- **Stored data entries**
──────────

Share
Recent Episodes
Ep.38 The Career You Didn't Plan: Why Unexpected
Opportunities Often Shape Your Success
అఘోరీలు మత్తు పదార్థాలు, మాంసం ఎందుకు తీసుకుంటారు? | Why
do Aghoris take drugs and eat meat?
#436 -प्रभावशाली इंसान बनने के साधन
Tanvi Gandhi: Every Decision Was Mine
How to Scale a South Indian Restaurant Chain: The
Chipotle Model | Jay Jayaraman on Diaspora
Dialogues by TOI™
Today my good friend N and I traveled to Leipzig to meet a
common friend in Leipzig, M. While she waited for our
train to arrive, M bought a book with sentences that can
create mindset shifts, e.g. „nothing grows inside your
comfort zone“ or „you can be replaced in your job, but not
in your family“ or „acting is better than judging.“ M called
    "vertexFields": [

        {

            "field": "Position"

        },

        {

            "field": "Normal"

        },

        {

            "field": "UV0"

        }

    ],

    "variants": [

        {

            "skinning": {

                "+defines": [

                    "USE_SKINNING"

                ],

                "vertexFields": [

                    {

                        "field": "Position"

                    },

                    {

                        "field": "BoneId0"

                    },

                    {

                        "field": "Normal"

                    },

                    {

──────────

- **Exercise**
Convert every line of text in the records above into a numbered list, leaving out the blank lines.

- **Solution below**
1. Share
2. Recent Episodes
3. Ep.38 The Career You Didn't Plan: Why Unexpected
4. Opportunities Often Shape Your Success
5. అఘోరీలు మత్తు పదార్థాలు, మాంసం ఎందుకు తీసుకుంటారు? | Why
6. do Aghoris take drugs and eat meat?
7. #436 -प्रभावशाली इंसान बनने के साधन
8. Tanvi Gandhi: Every Decision Was Mine
9. How to Scale a South Indian Restaurant Chain: The
10. Chipotle Model | Jay Jayaraman on Diaspora
11. Dialogues by TOI™
12. Today my good friend N and I traveled to Leipzig to meet a
13. common friend in Leipzig, M. While she waited for our
14. train to arrive, M bought a book with sentences that can
15. create mindset shifts, e.g. „nothing grows inside your
16. comfort zone“ or „you can be replaced in your job, but not
17. in your family“ or „acting is better than judging.“ M called
18.     "vertexFields": [
19.         {
20.             "field": "Position"
21.         },
22.         {
23.             "field": "Normal"
24.         },
25.         {
26.             "field": "UV0"
27.         }
28.     ],
29.     "variants": [
30.         {
31.             "skinning": {
32.                 "+defines": [
33.                     "USE_SKINNING"
34.                 ],
35.                 "vertexFields": [
36.                     {
37.                         "field": "Position"
38.                     },
39.                     {
40.                         "field": "BoneId0"
41.                     },
42.                     {
43.                         "field": "Normal"
44.                     },
45.                     {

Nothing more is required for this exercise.